Your goal :: Copy whichever lines of the data hold the word "down".

Supplied data ::

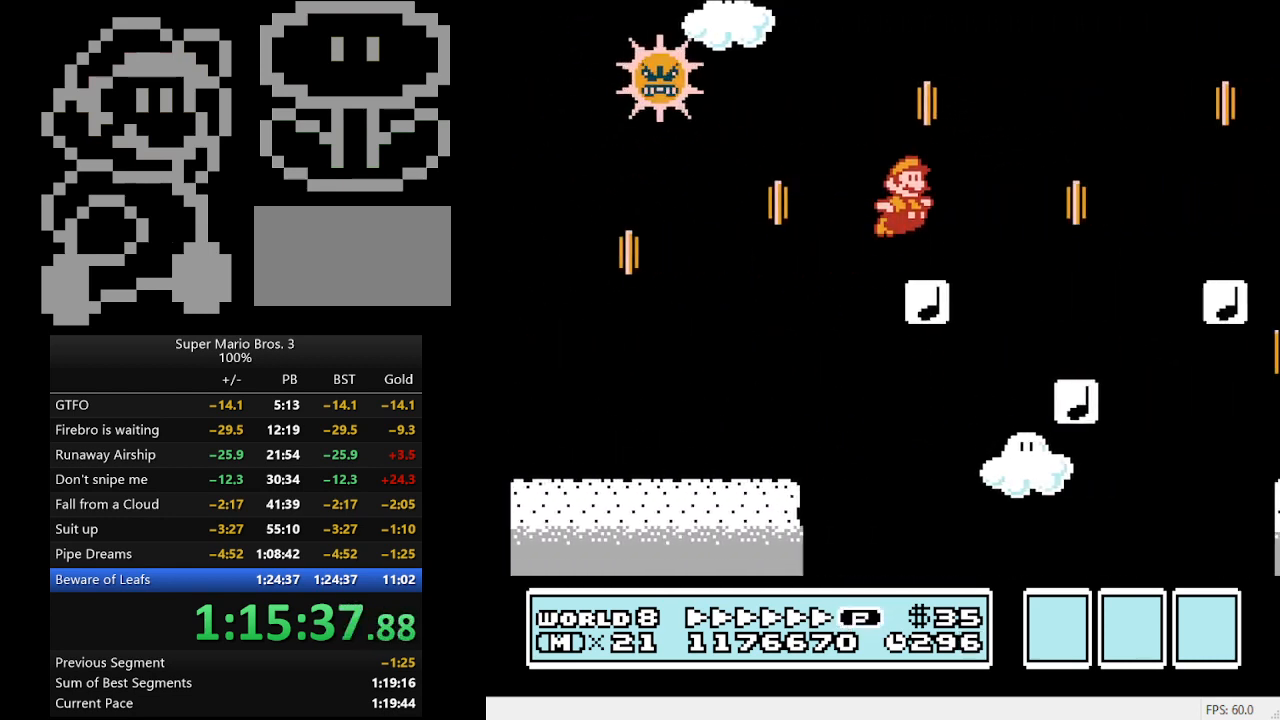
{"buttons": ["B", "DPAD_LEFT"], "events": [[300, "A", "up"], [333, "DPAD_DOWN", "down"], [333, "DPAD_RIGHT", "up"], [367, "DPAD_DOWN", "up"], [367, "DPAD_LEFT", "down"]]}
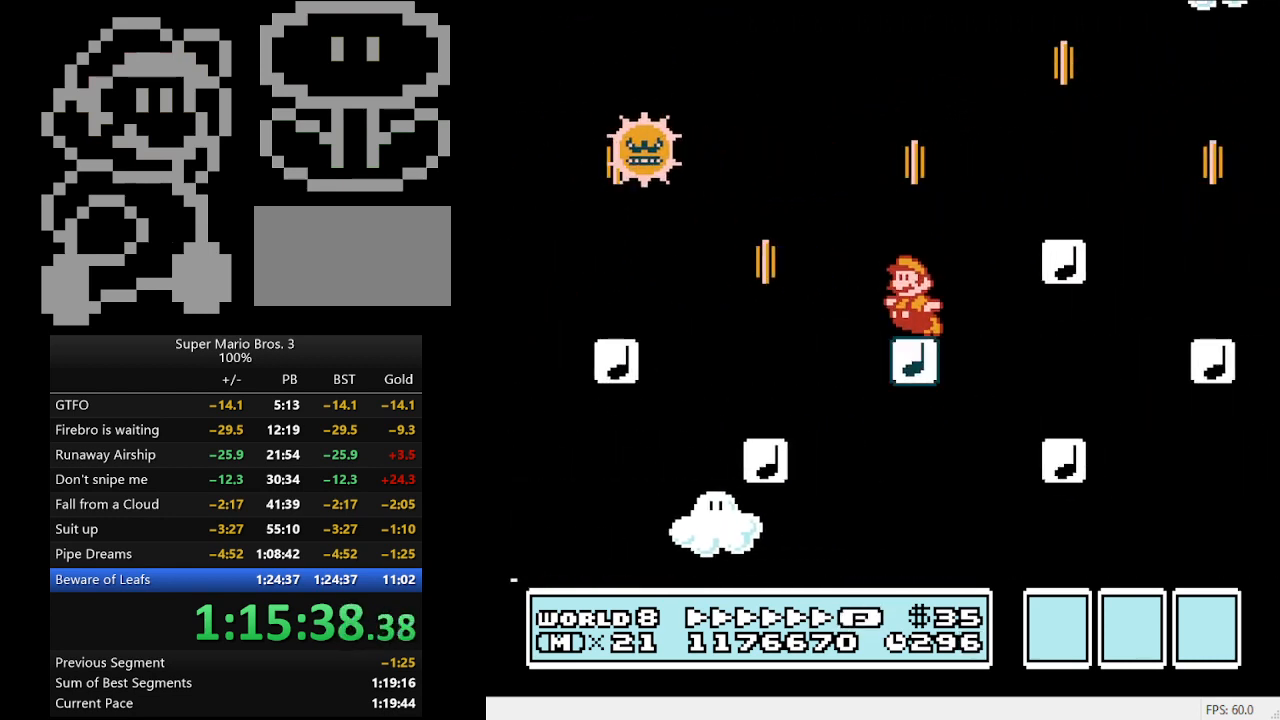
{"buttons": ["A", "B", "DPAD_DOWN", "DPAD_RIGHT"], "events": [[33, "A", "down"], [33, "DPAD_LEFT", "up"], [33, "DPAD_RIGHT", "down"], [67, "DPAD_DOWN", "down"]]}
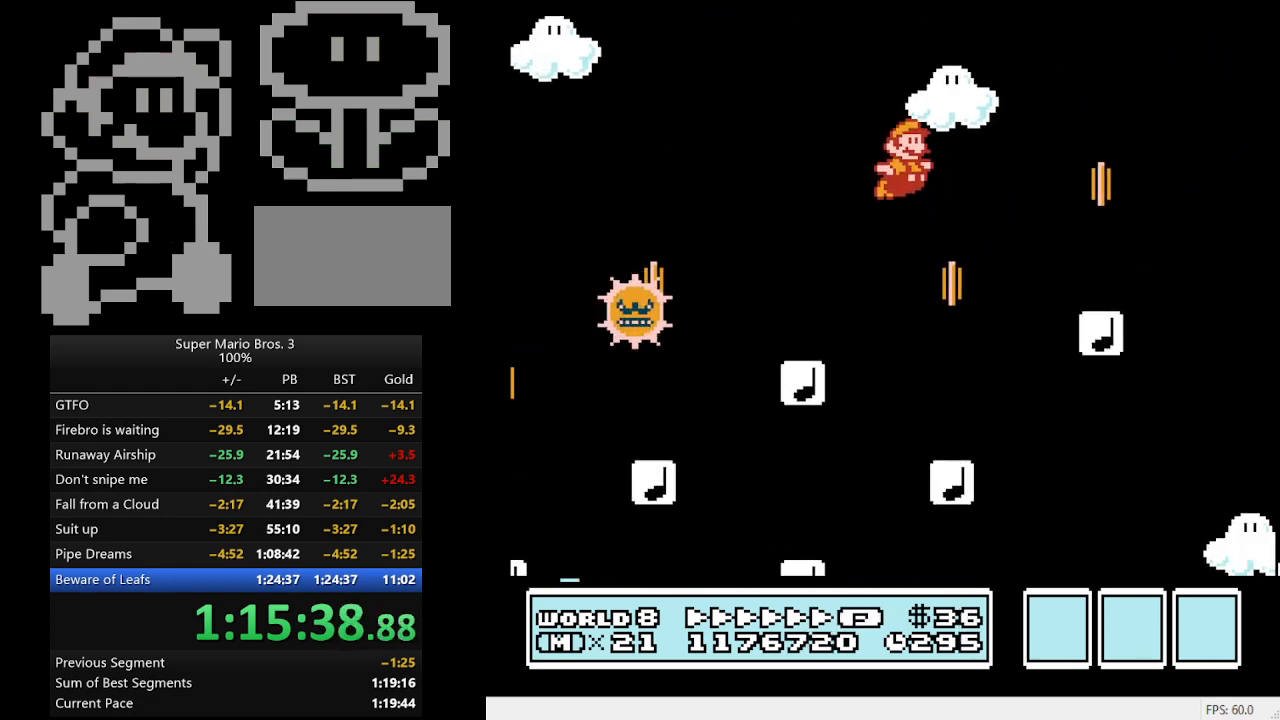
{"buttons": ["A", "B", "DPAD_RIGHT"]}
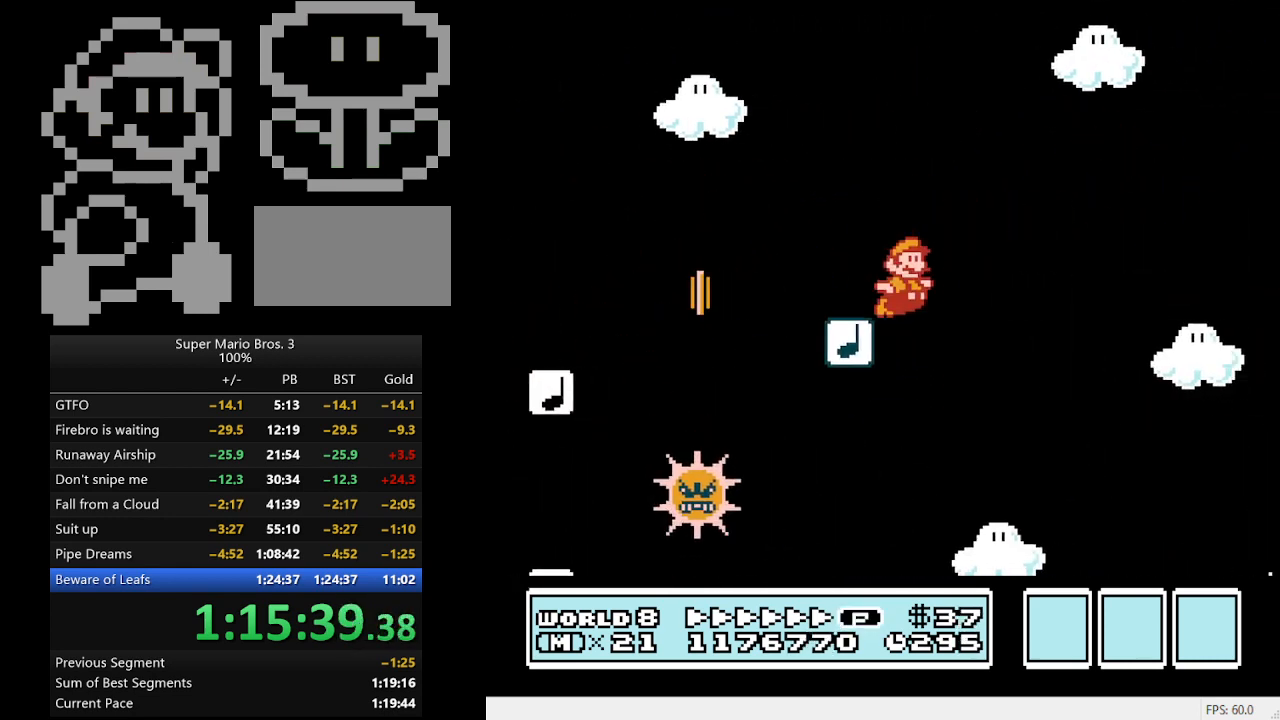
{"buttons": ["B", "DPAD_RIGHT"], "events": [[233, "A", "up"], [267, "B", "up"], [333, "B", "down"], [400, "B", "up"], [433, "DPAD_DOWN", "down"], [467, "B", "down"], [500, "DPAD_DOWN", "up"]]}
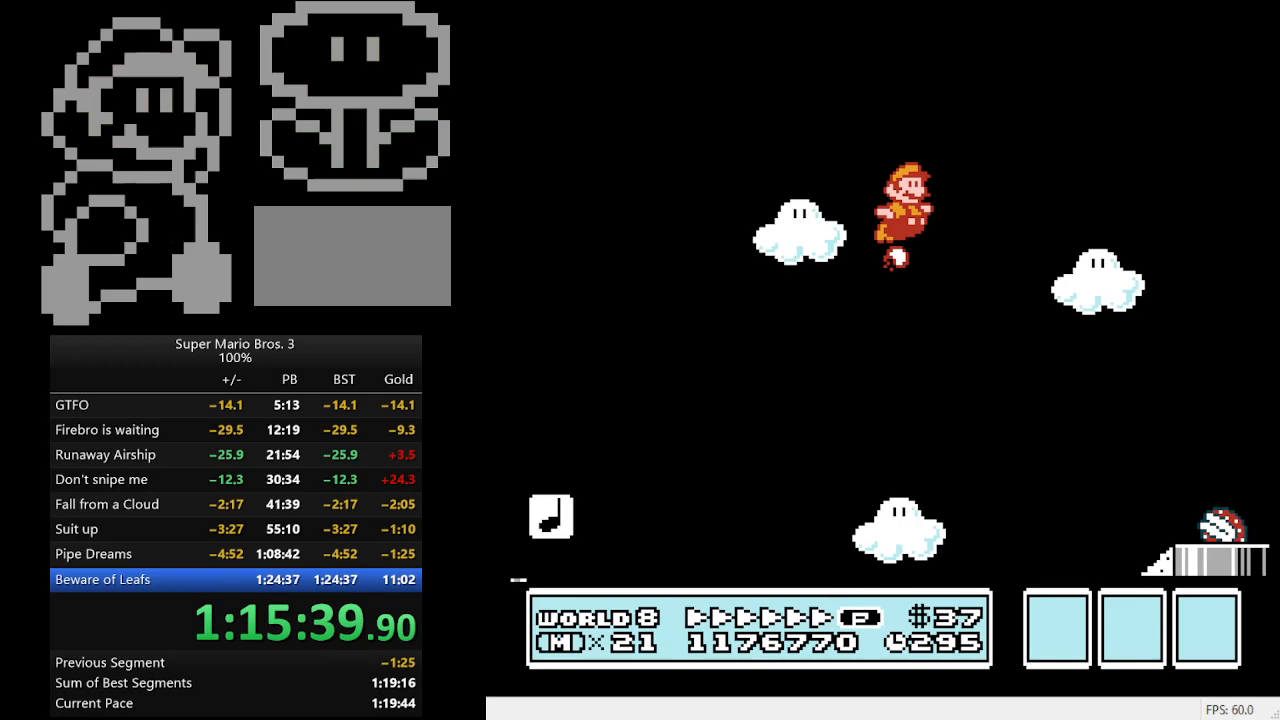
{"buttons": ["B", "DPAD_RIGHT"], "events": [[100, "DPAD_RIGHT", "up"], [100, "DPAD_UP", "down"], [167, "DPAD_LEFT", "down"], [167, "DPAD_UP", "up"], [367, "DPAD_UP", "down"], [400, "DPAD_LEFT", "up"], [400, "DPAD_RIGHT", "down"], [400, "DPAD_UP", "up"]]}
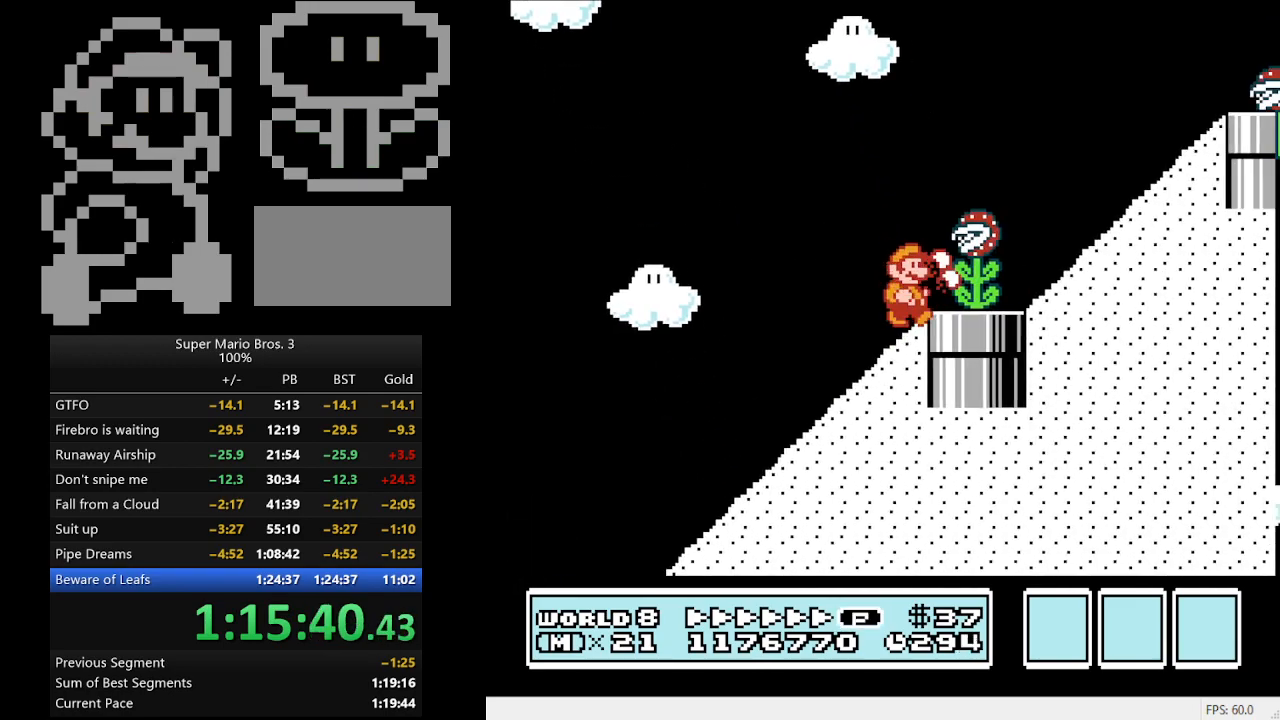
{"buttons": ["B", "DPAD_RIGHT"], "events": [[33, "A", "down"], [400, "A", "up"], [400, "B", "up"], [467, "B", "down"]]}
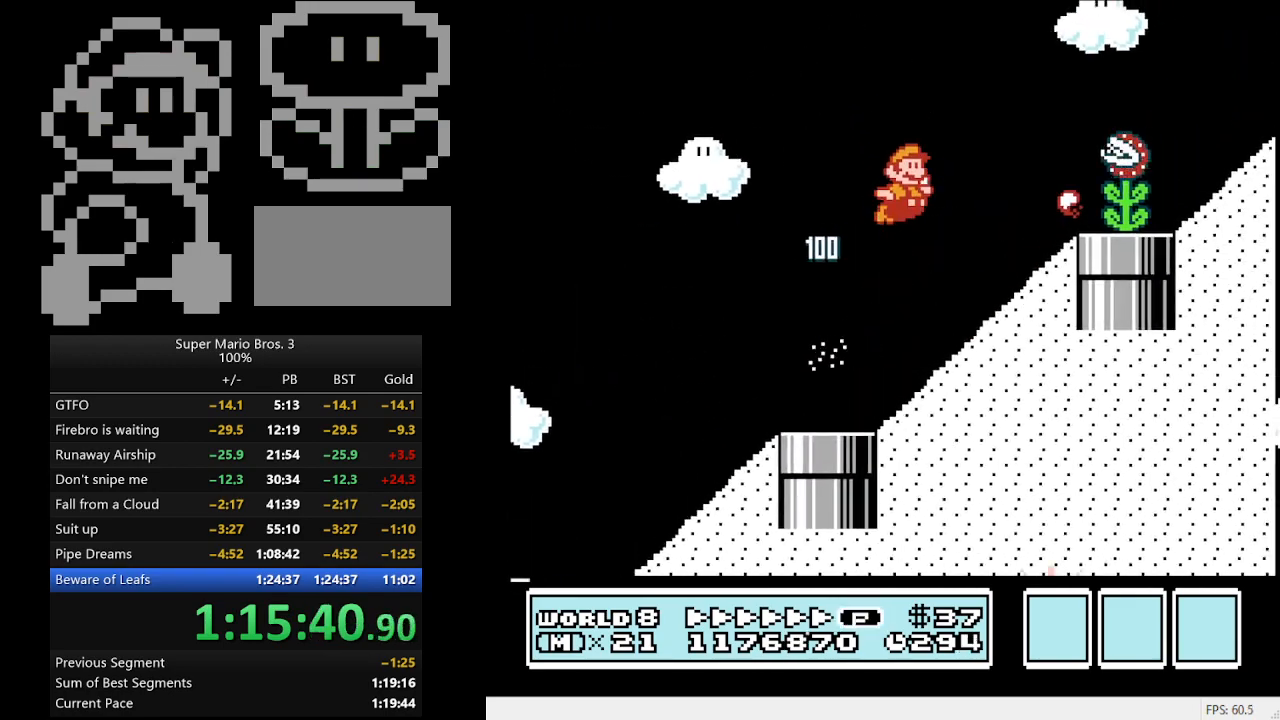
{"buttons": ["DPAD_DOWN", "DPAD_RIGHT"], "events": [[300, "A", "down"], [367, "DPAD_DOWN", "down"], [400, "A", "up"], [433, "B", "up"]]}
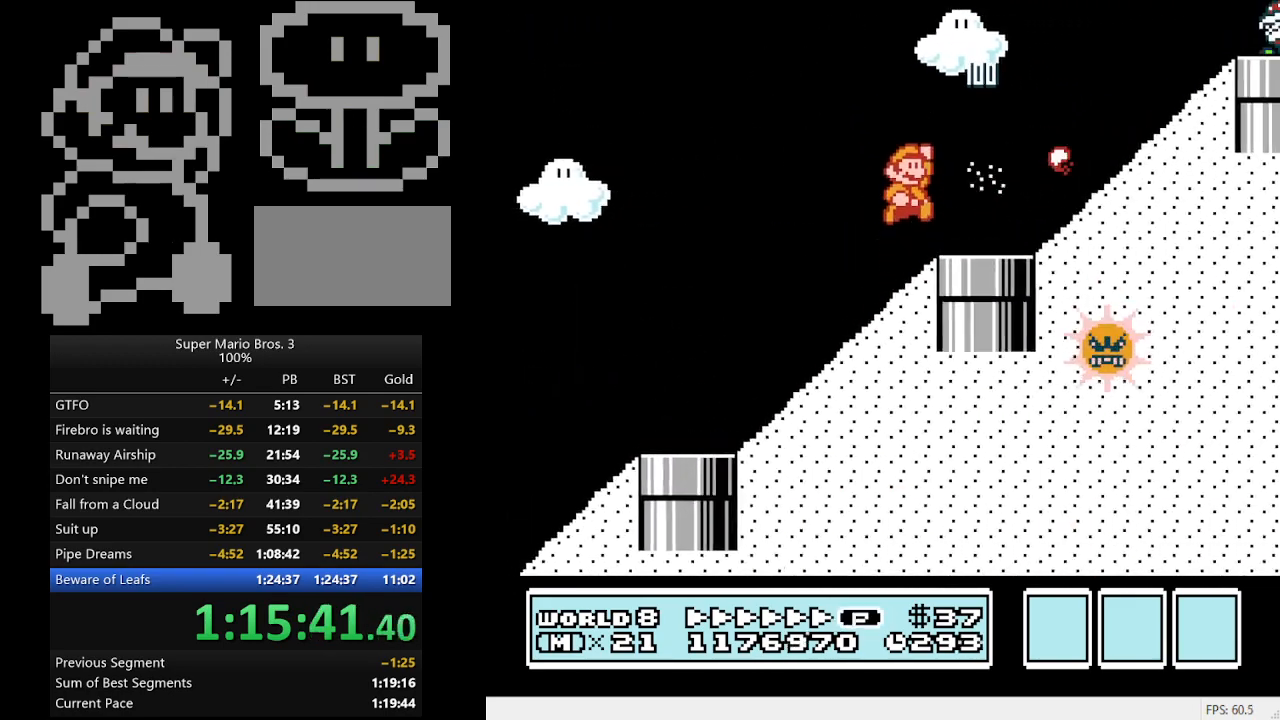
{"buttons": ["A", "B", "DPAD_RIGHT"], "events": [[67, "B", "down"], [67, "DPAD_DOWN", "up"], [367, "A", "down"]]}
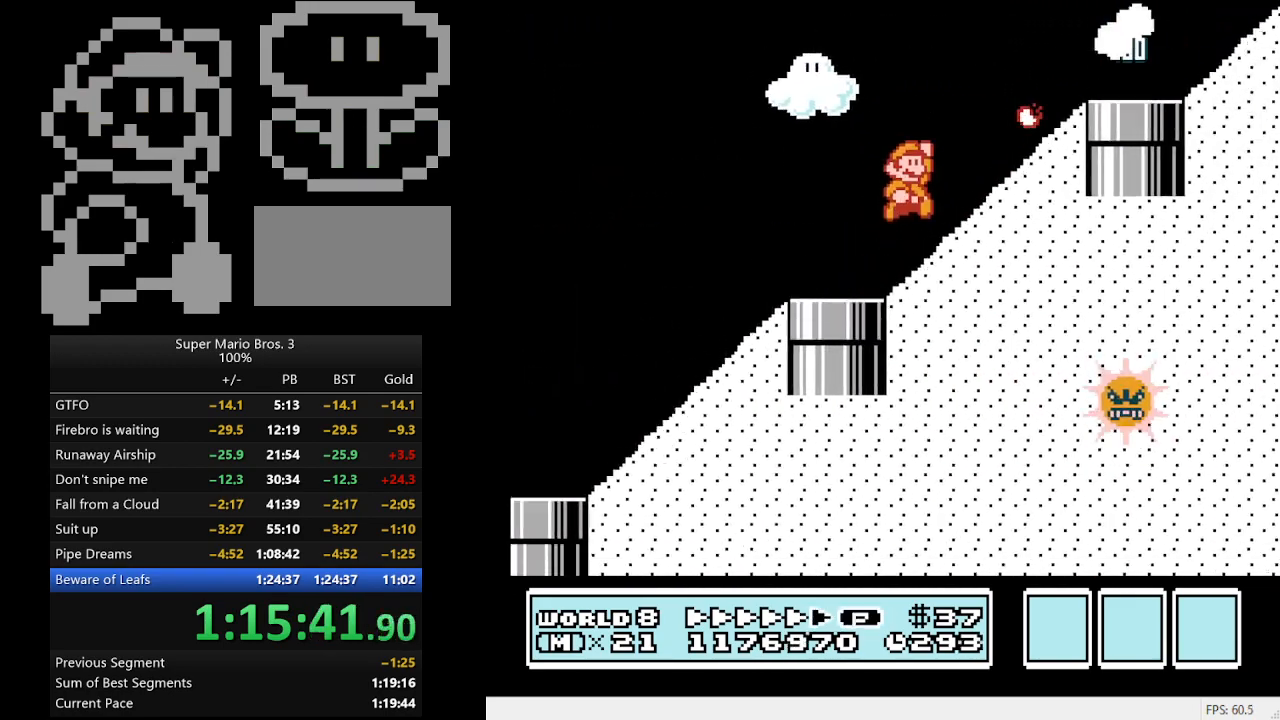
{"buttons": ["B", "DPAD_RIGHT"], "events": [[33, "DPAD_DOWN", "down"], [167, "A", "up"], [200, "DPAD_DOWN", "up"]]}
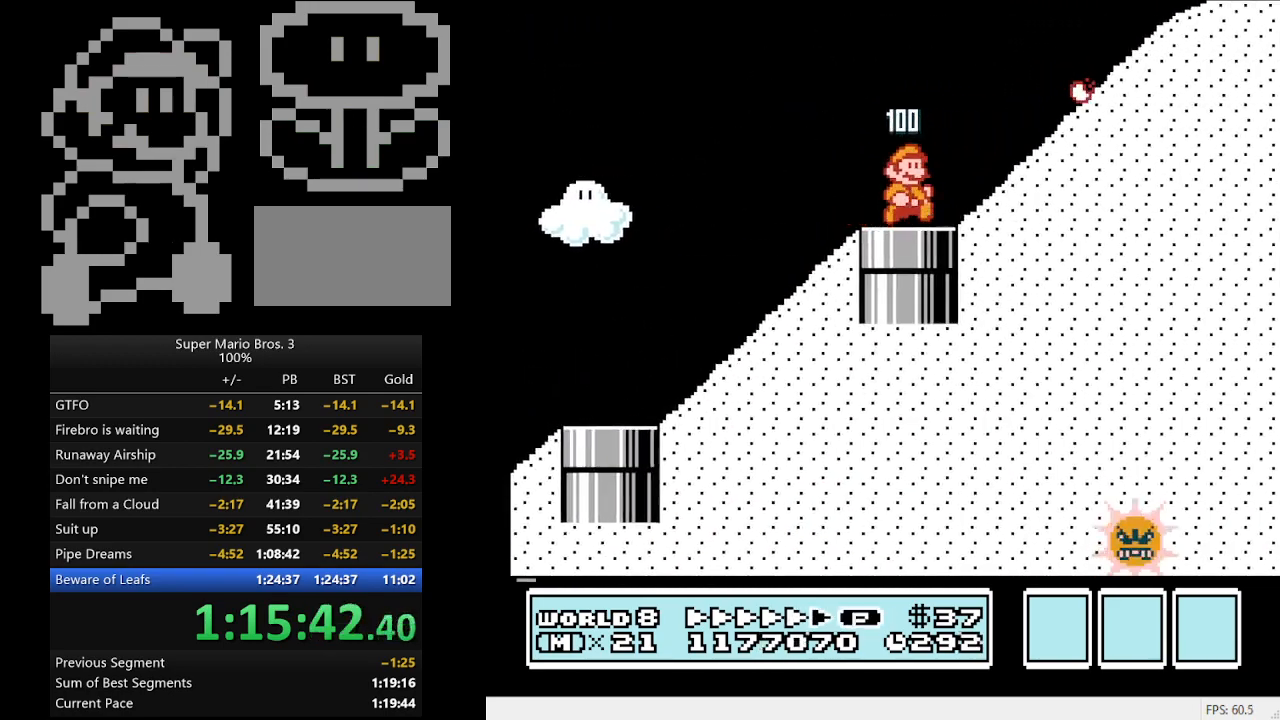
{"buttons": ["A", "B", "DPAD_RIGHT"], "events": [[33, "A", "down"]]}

Solution to the problem ::
{"buttons": ["B", "DPAD_LEFT"], "events": [[300, "A", "up"], [333, "DPAD_DOWN", "down"], [333, "DPAD_RIGHT", "up"], [367, "DPAD_DOWN", "up"], [367, "DPAD_LEFT", "down"]]}
{"buttons": ["A", "B", "DPAD_DOWN", "DPAD_RIGHT"], "events": [[33, "A", "down"], [33, "DPAD_LEFT", "up"], [33, "DPAD_RIGHT", "down"], [67, "DPAD_DOWN", "down"]]}
{"buttons": ["B", "DPAD_RIGHT"], "events": [[233, "A", "up"], [267, "B", "up"], [333, "B", "down"], [400, "B", "up"], [433, "DPAD_DOWN", "down"], [467, "B", "down"], [500, "DPAD_DOWN", "up"]]}
{"buttons": ["B", "DPAD_RIGHT"], "events": [[100, "DPAD_RIGHT", "up"], [100, "DPAD_UP", "down"], [167, "DPAD_LEFT", "down"], [167, "DPAD_UP", "up"], [367, "DPAD_UP", "down"], [400, "DPAD_LEFT", "up"], [400, "DPAD_RIGHT", "down"], [400, "DPAD_UP", "up"]]}
{"buttons": ["B", "DPAD_RIGHT"], "events": [[33, "A", "down"], [400, "A", "up"], [400, "B", "up"], [467, "B", "down"]]}
{"buttons": ["DPAD_DOWN", "DPAD_RIGHT"], "events": [[300, "A", "down"], [367, "DPAD_DOWN", "down"], [400, "A", "up"], [433, "B", "up"]]}
{"buttons": ["A", "B", "DPAD_RIGHT"], "events": [[67, "B", "down"], [67, "DPAD_DOWN", "up"], [367, "A", "down"]]}
{"buttons": ["B", "DPAD_RIGHT"], "events": [[33, "DPAD_DOWN", "down"], [167, "A", "up"], [200, "DPAD_DOWN", "up"]]}
{"buttons": ["A", "B", "DPAD_RIGHT"], "events": [[33, "A", "down"]]}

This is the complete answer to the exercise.